Buffer zone proponents, however, claim that the current military situation in the Donbas is untenable, and political concessions are necessary to prevent a complete collapse of the cease-fire and the resumption of large-scale offensive operations.
Yet, despite the diplomatic back-and-forth, fighting continues in eastern Ukraine—Ukrainian troops and combined Russian-separatist forces exchange both small arms and heavy weapons fire every day. And in scenes reminiscent of fighting in World War II, tanks on opposing sides occasionally duel across no man’s land, lobbing rounds at each other before retreating to hiding spots.
Congress Pushes to Arm Ukraine
Like the Ukraine war, the debate in Washington about whether the United States should send Kyiv lethal weapons has not let up.
In March, the U.S. House of Representatives passed a non-binding measure urging President Obama to supply Ukraine with both offensive and defensive weapons. And the Senate’s military policy bill, passed June 16, includes provisions for sending Ukraine weapons such as mortars and grenade launchers.
The White House, however, has not approved sending weapons to Ukraine, citing concerns about escalating the conflict.
The consensus among Ukrainian soldiers in the field is that U.S. weapons would be valuable, but better training and other technologies such as counter-battery radars, GPS navigation units (many units still use paper maps), more advanced drones and night-vision technology are also critical.

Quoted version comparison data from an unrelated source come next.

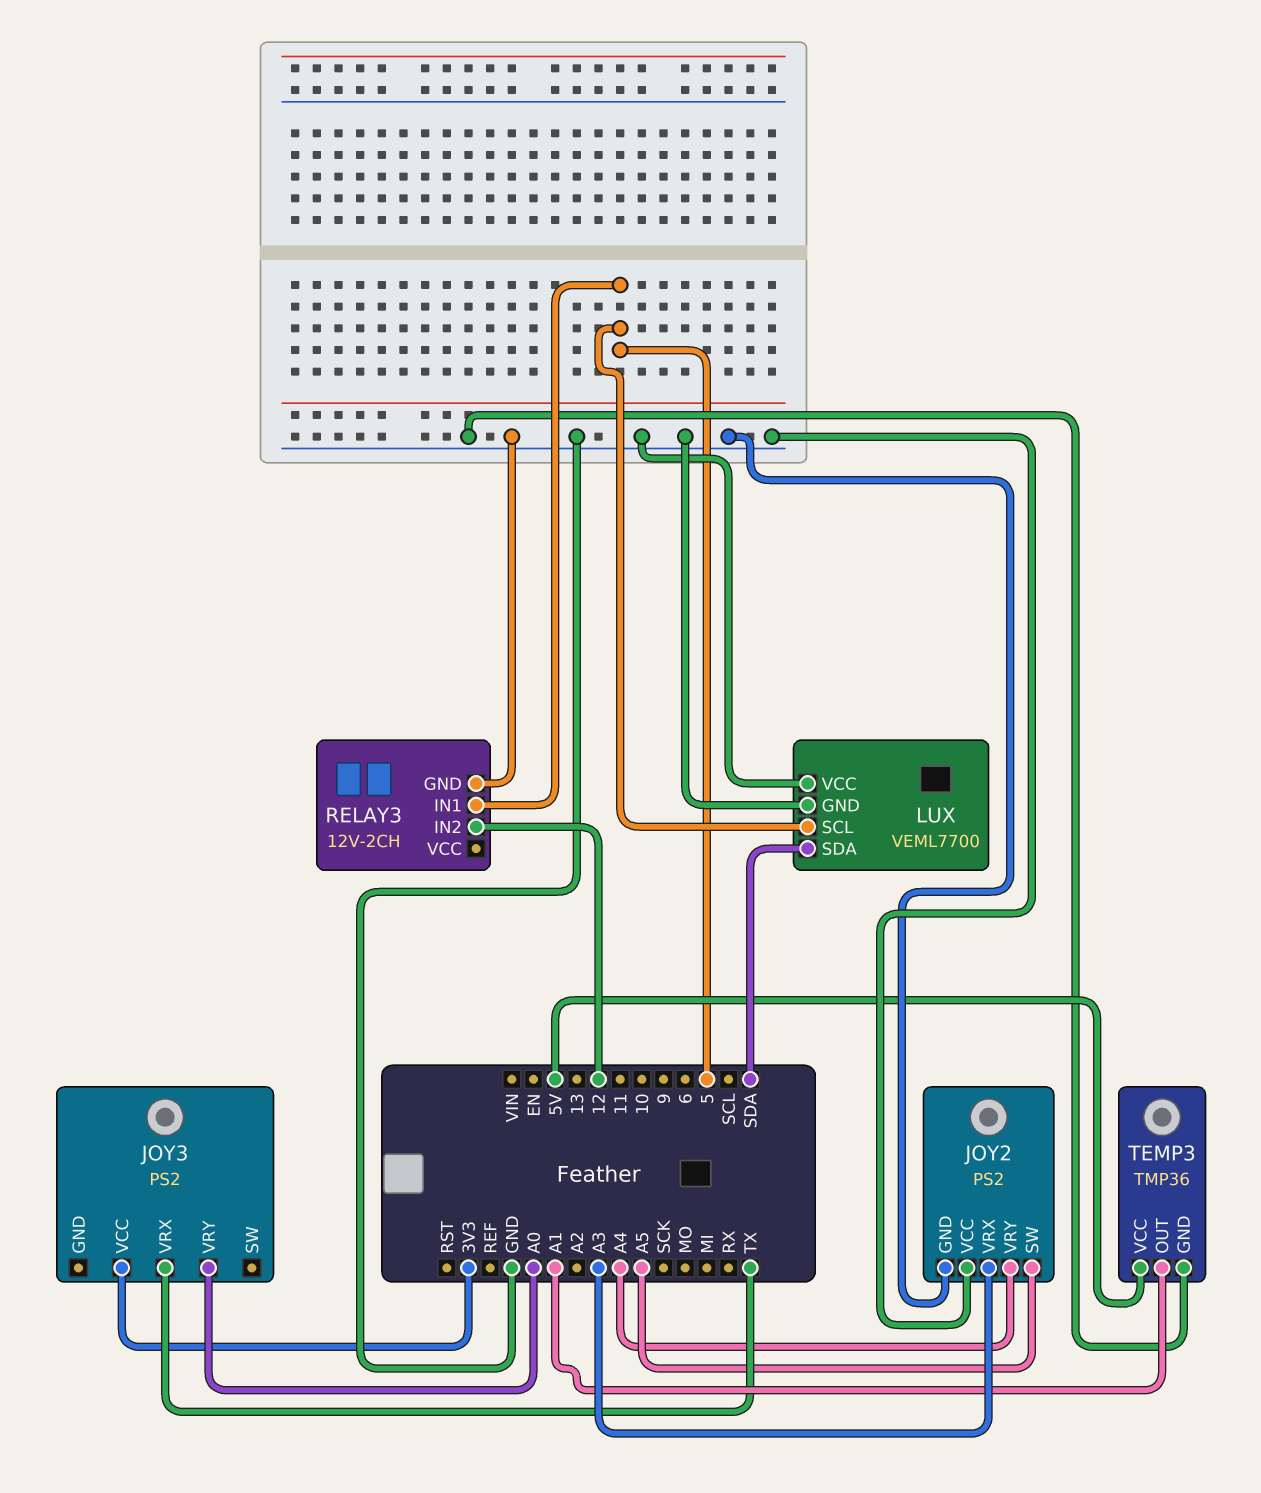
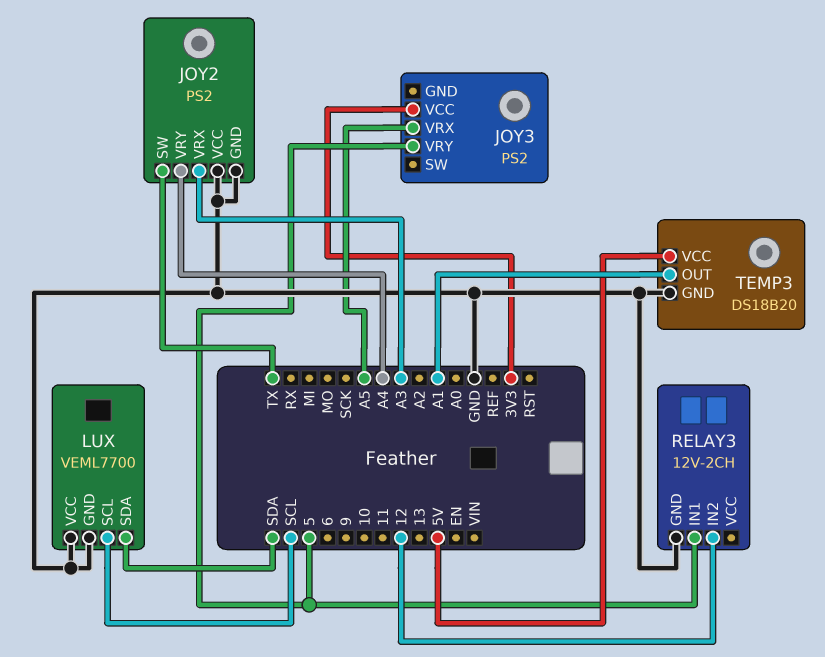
JOY2 pin SW: A5 -> TX
JOY3 pin VRX: TX -> A5
JOY3 pin VRY: A0 -> 5
LUX pin SCL: 5 -> SCL
TEMP3: TMP36 -> DS18B20

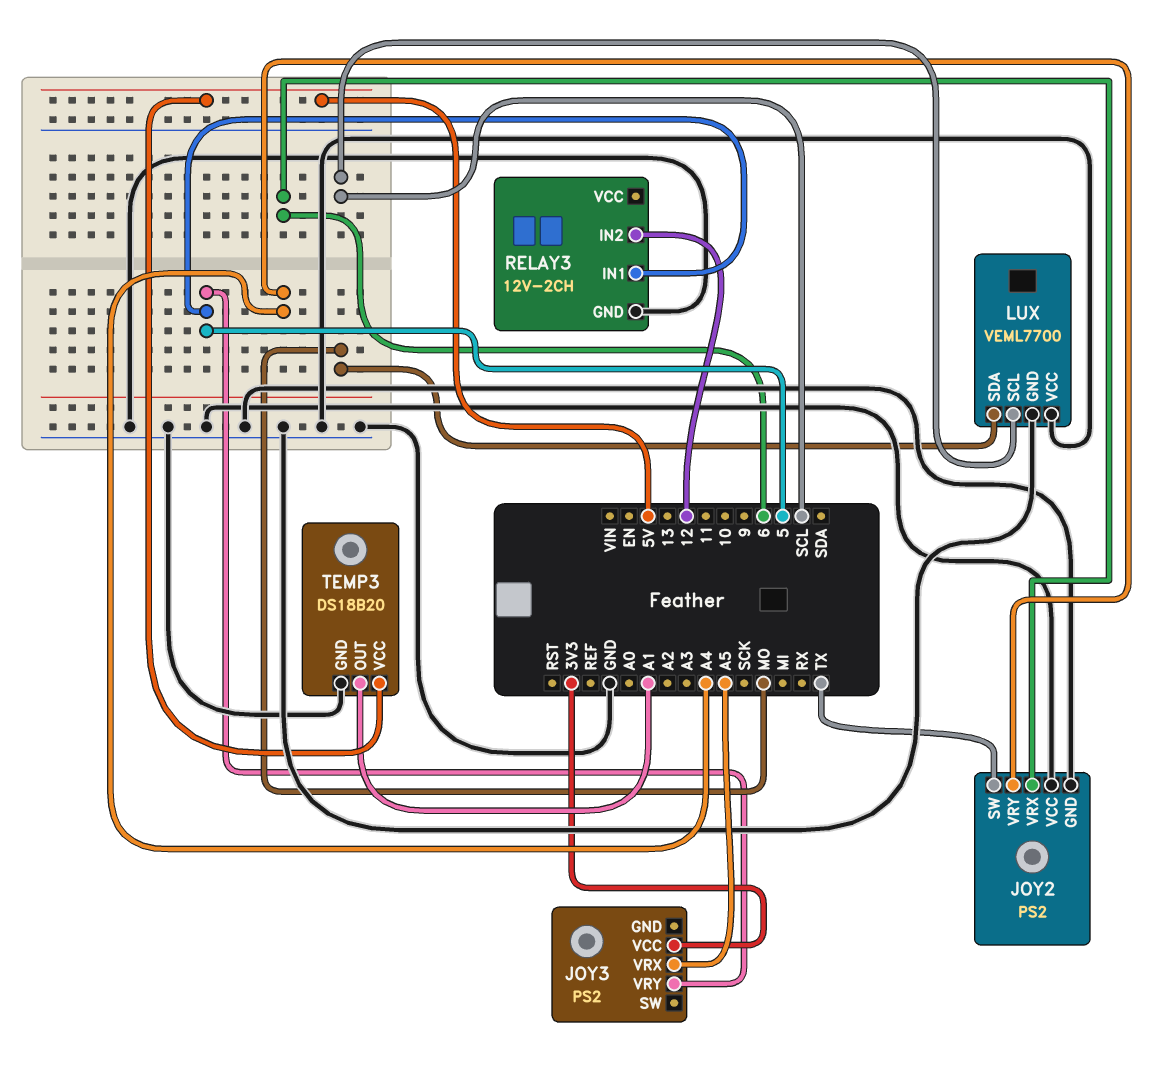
JOY2 pin VRX: A3 -> 6
LUX pin SDA: SDA -> MO

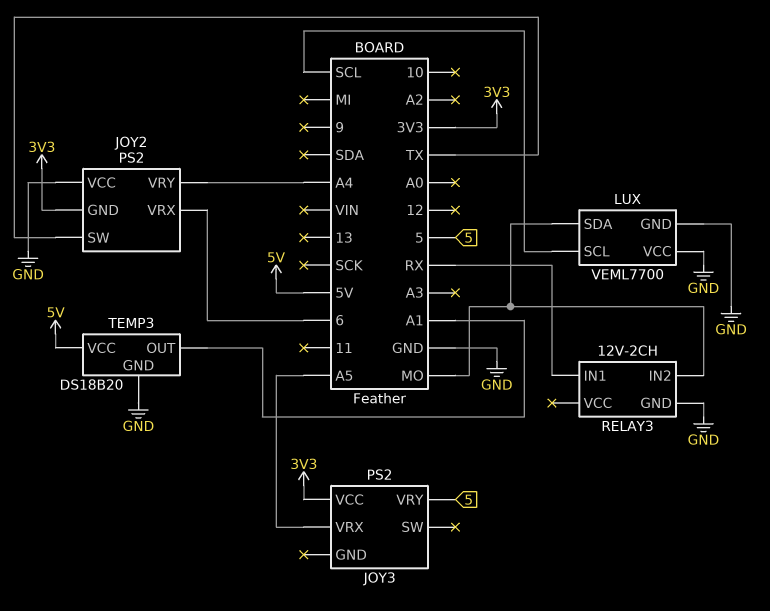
JOY2 pin GND: GND -> 3V3
RELAY3 pin IN1: 5 -> RX
RELAY3 pin IN2: 12 -> MO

Many Ukrainian soldiers also point to encrypted communications as a key requirement. The radios they currently use share frequencies with the combined Russian-separatist forces. And with landlines hard to establish since troops frequently shift positions to evade artillery strikes, soldiers sometimes rely on runners to deliver messages.
The cash-strapped army still has shortages of basic supplies, and civilian volunteers continue to play a key role in sustaining the Ukrainian war effort, procuring and delivering food, water, uniforms, first aid kits and body armor to soldiers in the field.
“We can fight our own war,” said Ivan Kharkiv, a Ukrainian National Guard Azov Battalion soldier, during an earlier interview with The Daily Signal from a front-line position in Shyrokyne.
“We have plenty of people who can fight,” he added, “but we need weapons.”